The older she got, the more Rhia questioned the progression of her people’s magic powers. They moved from first to second phase of their Aspects by conceiving a child, which caused many painful social and personal complications.
Third-phase Aspects, bestowed when a person became a grandparent, included such formidable powers as shapeshifting, long-distance telepathy—and in Rhia’s case—resurrecting the dead. She was in no hurry to take on that ultimate burden.
Because the Ilions rejected the Spirits and created gods in their own image, they possessed no magic. To protect themselves, they required all third-phase Asermons to be registered. Last year, registration had turned to exile.
Lycas’s voice returned her mind to the present. “How did the soldiers get so close to the village?”
“The lookouts recognized the man with them,” Marek said, “someone from Asermos.”
“A spy.” Lycas let out a harsh breath. “Was he killed?”
“They shot him,” Rhia said. Some said it was in defense of the village, but others claimed it was in cold blood.
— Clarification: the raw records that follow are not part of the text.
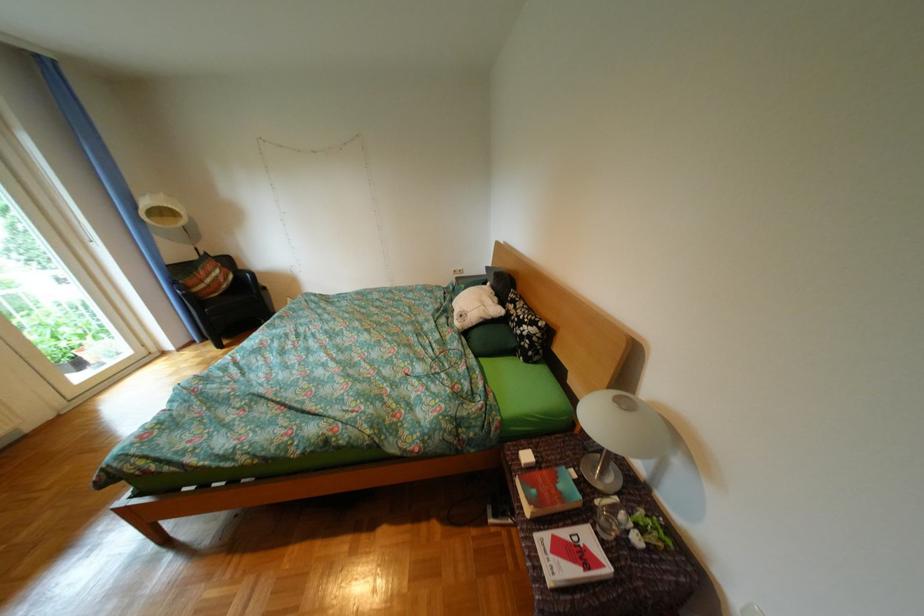
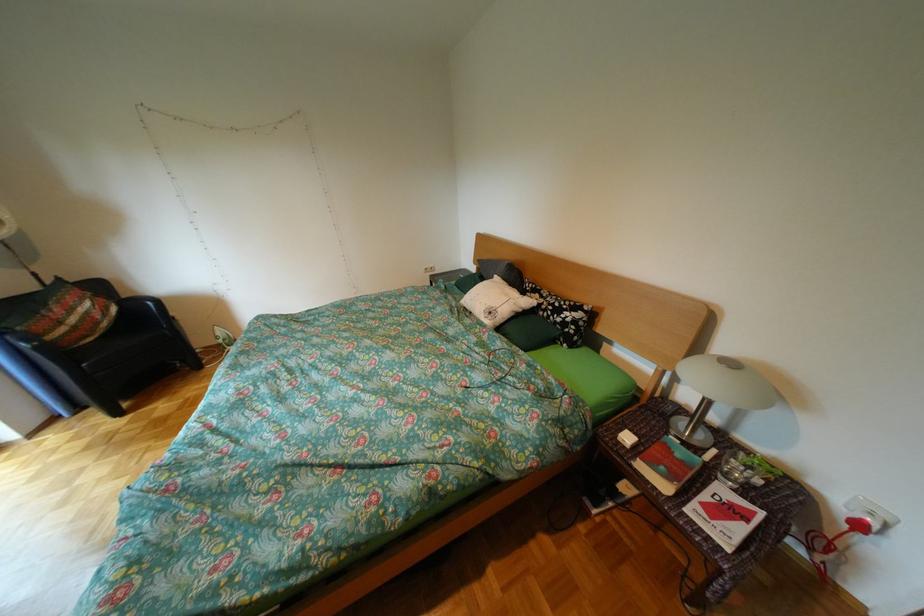
What movement of the cameraman would produce the second image?

The movement direction of the cameraman is left, forward.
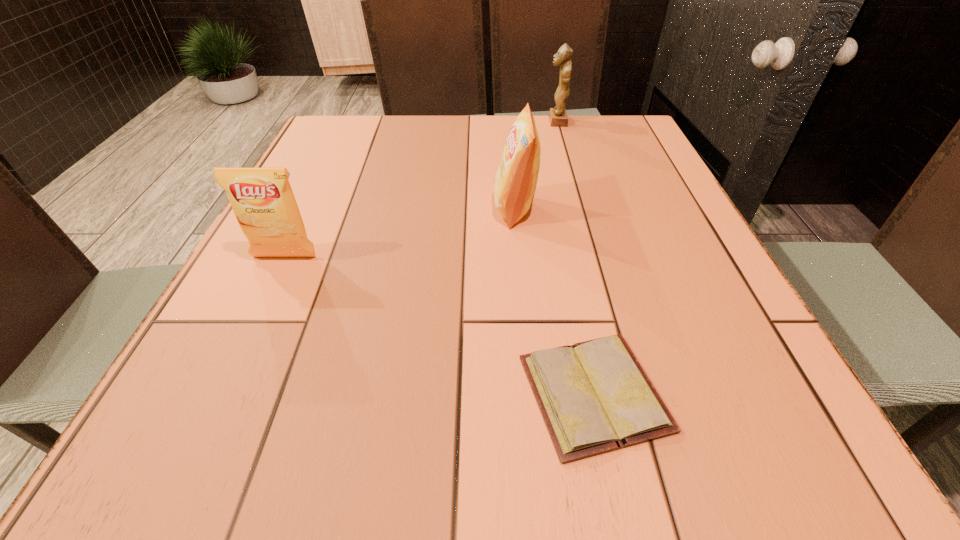
This screenshot has width=960, height=540. Find the location of `free space that satisfies the following two spatial constraints: 1. on the back side of the diary; 2. on the front-facing side of the farther crisp (potato chip)`. free space that satisfies the following two spatial constraints: 1. on the back side of the diary; 2. on the front-facing side of the farther crisp (potato chip) is located at coordinates (555, 209).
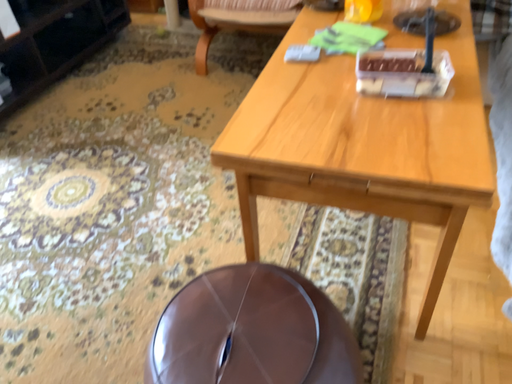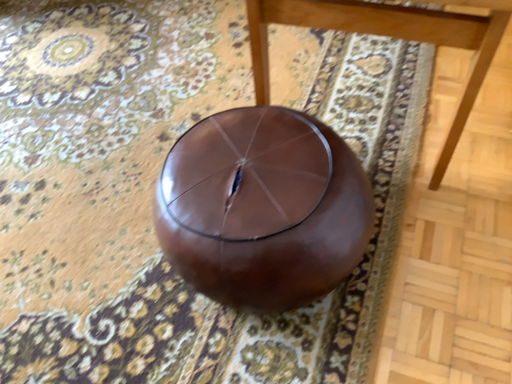
Question: Which way did the camera rotate in the video?

Choices:
 (A) rotated upward
 (B) rotated downward

Answer: (B)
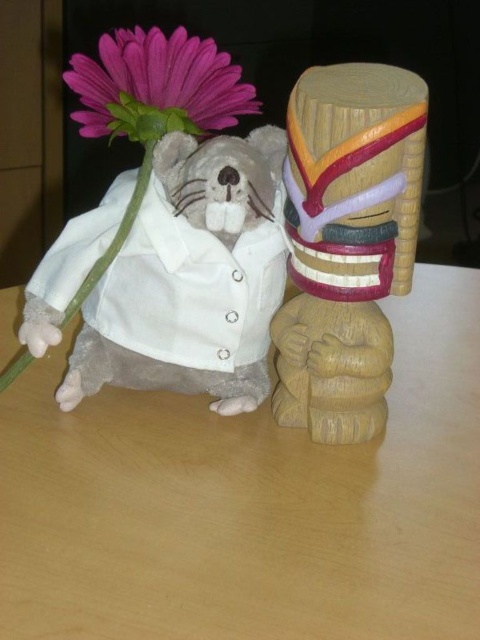
Question: Among these points, which one is nearest to the camera?

Choices:
 (A) (383, 600)
 (B) (158, 372)

Answer: (A)

Question: Is fluffy gray teddy bear at left bigger than purple matte flower at upper left?

Choices:
 (A) no
 (B) yes

Answer: (B)

Question: Is the position of wooden table at center less distant than that of purple matte flower at upper left?

Choices:
 (A) no
 (B) yes

Answer: (B)

Question: Which point is farther to the camera?

Choices:
 (A) (182, 74)
 (B) (262, 376)

Answer: (B)

Question: Where is fluffy gray teddy bear at left located in relation to wooden mask at center in the image?

Choices:
 (A) above
 (B) below

Answer: (B)

Question: Which point is closer to the camera taking this photo?

Choices:
 (A) (421, 556)
 (B) (134, 115)
 (C) (204, 240)

Answer: (A)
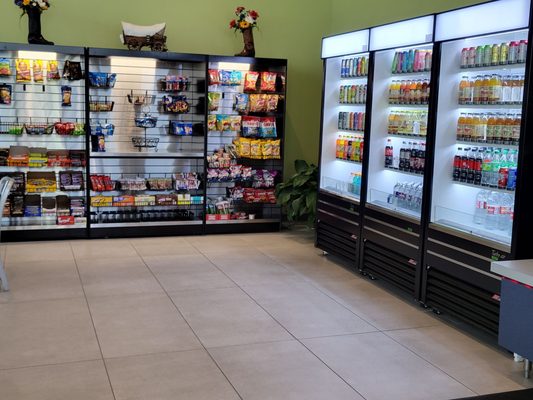
Find the location of a particular element. The height and width of the screenshot is (400, 533). vents is located at coordinates (343, 244), (387, 262), (466, 310).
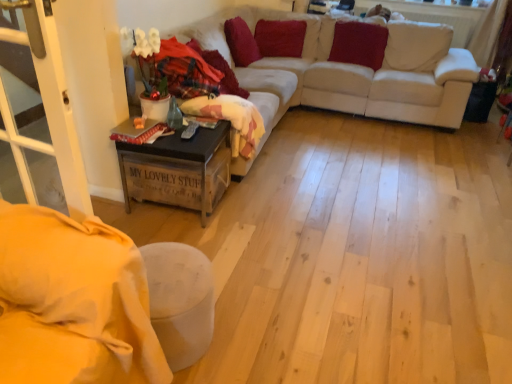
This screenshot has height=384, width=512. What are the coordinates of `free spot above wooden crate at lower left (from a real-world perspective)` in the screenshot? It's located at coord(165,127).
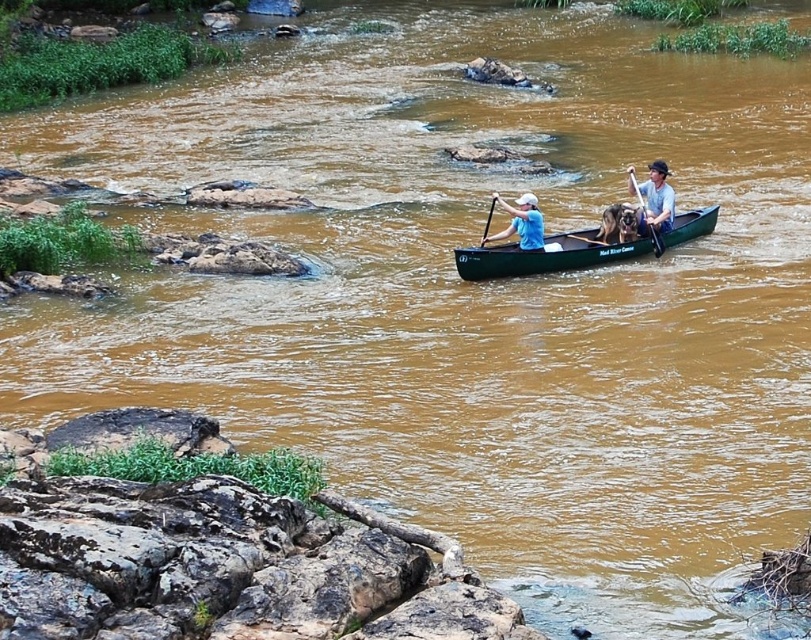
Question: Which point is farther to the camera?

Choices:
 (A) (640, 200)
 (B) (485, 240)

Answer: (A)

Question: In this image, where is green plastic canoe at center located relative to wooden paddle at right?

Choices:
 (A) above
 (B) below

Answer: (B)

Question: Which object is closer to the camera taking this photo?

Choices:
 (A) green plastic canoe at center
 (B) blue fabric shirt at center
 (C) black plastic paddle at center

Answer: (A)

Question: Is wooden paddle at right positioned before black plastic paddle at center?

Choices:
 (A) no
 (B) yes

Answer: (A)

Question: Which of the following is the farthest from the observer?

Choices:
 (A) green plastic canoe at center
 (B) wooden paddle at right
 (C) black plastic paddle at center
 (D) blue fabric shirt at center

Answer: (B)

Question: Is green plastic canoe at center positioned in front of black plastic paddle at center?

Choices:
 (A) no
 (B) yes

Answer: (B)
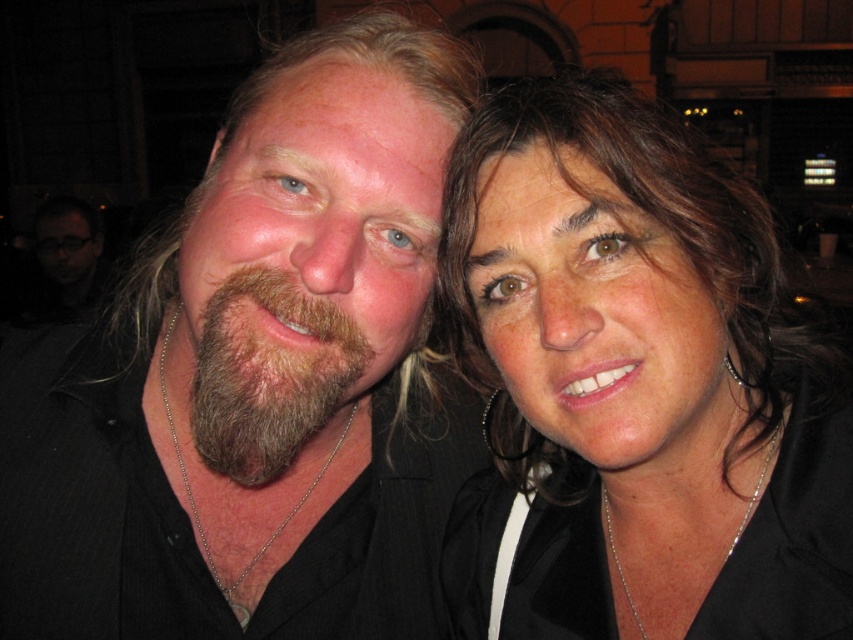
Between matte black hair at upper right and brown fuzzy beard at left, which one has more height?

Standing taller between the two is matte black hair at upper right.

Does matte black hair at upper right have a greater height compared to brown fuzzy beard at left?

Yes.

Between point (459, 305) and point (345, 385), which one is positioned behind?

Point (459, 305)

Locate an element on the screen. The image size is (853, 640). matte black hair at upper right is located at coordinates (637, 385).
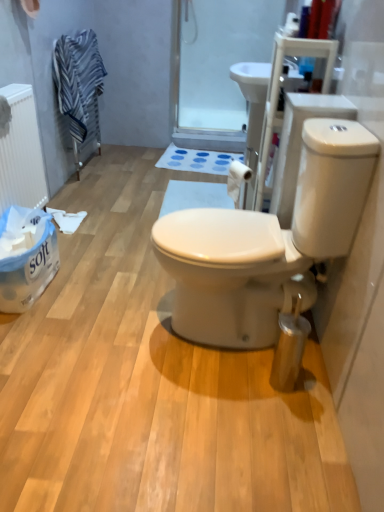
Question: Which direction should I rotate to look at transparent plastic screen door at upper center?

Choices:
 (A) right
 (B) left

Answer: (A)

Question: Is white matte radiator at left at the back of transparent plastic screen door at upper center?

Choices:
 (A) yes
 (B) no

Answer: (B)

Question: Can you confirm if transparent plastic screen door at upper center is positioned to the left of white matte radiator at left?

Choices:
 (A) yes
 (B) no

Answer: (B)

Question: Can you confirm if transparent plastic screen door at upper center is smaller than white matte radiator at left?

Choices:
 (A) no
 (B) yes

Answer: (B)

Question: Is transparent plastic screen door at upper center next to white matte radiator at left?

Choices:
 (A) no
 (B) yes

Answer: (A)

Question: Does transparent plastic screen door at upper center appear on the right side of white matte radiator at left?

Choices:
 (A) no
 (B) yes

Answer: (B)

Question: Does transparent plastic screen door at upper center come behind white matte radiator at left?

Choices:
 (A) yes
 (B) no

Answer: (A)

Question: Is white paper towel at lower left a part of striped fabric towel at upper left?

Choices:
 (A) yes
 (B) no

Answer: (B)

Question: From the image's perspective, does striped fabric towel at upper left appear higher than white paper towel at lower left?

Choices:
 (A) yes
 (B) no

Answer: (A)

Question: Is striped fabric towel at upper left not within white paper towel at lower left?

Choices:
 (A) yes
 (B) no

Answer: (A)

Question: Does striped fabric towel at upper left have a greater width compared to white paper towel at lower left?

Choices:
 (A) yes
 (B) no

Answer: (B)

Question: Considering the relative sizes of striped fabric towel at upper left and white paper towel at lower left in the image provided, is striped fabric towel at upper left smaller than white paper towel at lower left?

Choices:
 (A) yes
 (B) no

Answer: (B)

Question: Considering the relative sizes of striped fabric towel at upper left and white paper towel at lower left in the image provided, is striped fabric towel at upper left bigger than white paper towel at lower left?

Choices:
 (A) no
 (B) yes

Answer: (B)

Question: From a real-world perspective, is striped fabric towel at upper left positioned over white matte radiator at left based on gravity?

Choices:
 (A) yes
 (B) no

Answer: (A)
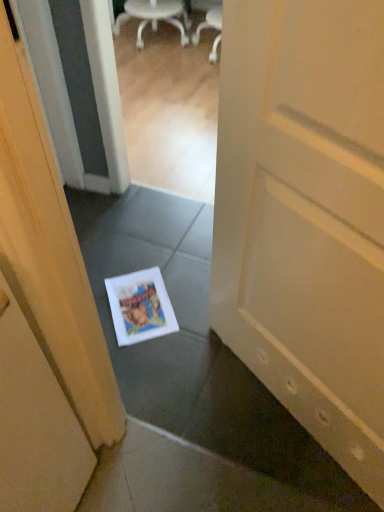
Image resolution: width=384 pixels, height=512 pixels. Identify the location of vacant area on top of white matte magazine at center (from a real-world perspective). (140, 305).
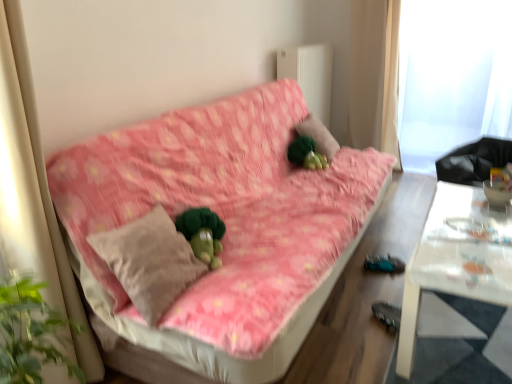
Question: Can you confirm if green plush toy at center is thinner than white fabric curtain at upper right?

Choices:
 (A) yes
 (B) no

Answer: (A)

Question: Is white fabric curtain at upper right a part of green plush toy at center?

Choices:
 (A) yes
 (B) no

Answer: (B)

Question: From the image's perspective, is green plush toy at center under white fabric curtain at upper right?

Choices:
 (A) no
 (B) yes

Answer: (B)

Question: Would you say green plush toy at center is outside white fabric curtain at upper right?

Choices:
 (A) yes
 (B) no

Answer: (A)

Question: Is green plush toy at center smaller than white fabric curtain at upper right?

Choices:
 (A) no
 (B) yes

Answer: (B)

Question: Does green plush toy at center have a greater width compared to white fabric curtain at upper right?

Choices:
 (A) yes
 (B) no

Answer: (B)

Question: From the image's perspective, is green plush toy at center on top of beige fabric pillow at center?

Choices:
 (A) yes
 (B) no

Answer: (A)

Question: Is green plush toy at center wider than beige fabric pillow at center?

Choices:
 (A) no
 (B) yes

Answer: (A)

Question: Does green plush toy at center have a greater height compared to beige fabric pillow at center?

Choices:
 (A) no
 (B) yes

Answer: (A)

Question: Is green plush toy at center not inside beige fabric pillow at center?

Choices:
 (A) yes
 (B) no

Answer: (A)

Question: From a real-world perspective, is green plush toy at center physically below beige fabric pillow at center?

Choices:
 (A) yes
 (B) no

Answer: (A)

Question: Is green plush toy at center far away from beige fabric pillow at center?

Choices:
 (A) yes
 (B) no

Answer: (A)

Question: Is green plush at center to the right of transparent plastic window screen at upper right from the viewer's perspective?

Choices:
 (A) no
 (B) yes

Answer: (A)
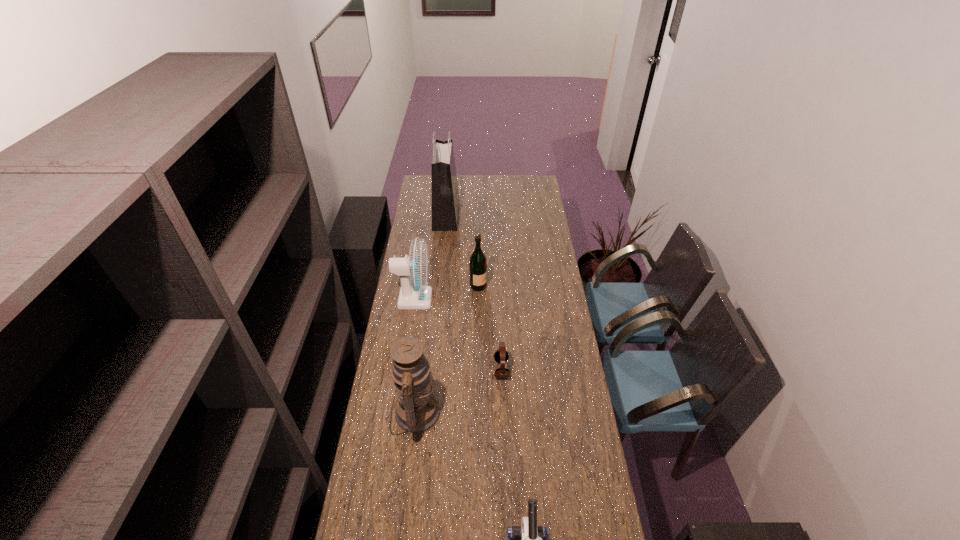
Find the location of `the farthest object`. the farthest object is located at coordinates (445, 196).

Identify the location of shopping bag. (445, 196).

In order to click on the fifth shortest object in this screenshot , I will do `click(417, 410)`.

The image size is (960, 540). Identify the location of the second nearest object. (417, 410).

Where is `fan`? Image resolution: width=960 pixels, height=540 pixels. fan is located at coordinates (414, 271).

I want to click on liquor, so click(x=478, y=264).

Identify the location of headset. The image size is (960, 540). (501, 355).

Locate an element on the screen. the fourth farthest object is located at coordinates (501, 355).

Where is `vacant area situated on the front with handles of the farthest object`? vacant area situated on the front with handles of the farthest object is located at coordinates (487, 214).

Either way, his soul had drowned in regret.
“He might have had information we could use,” Lycas said.
They left the horse at a ramshackle stable where a gruff old man refused Lycas’s Ilion coins. Rhia had to barter her stall-mucking services in exchange for the boarding.
A short trudge later, they reached Rhia and Marek’s home. She opened the gate to a waist-high wooden fence, which led to a small yard. White and brown chickens scattered as they passed. Rhia nudged one aside before pushing open the front door.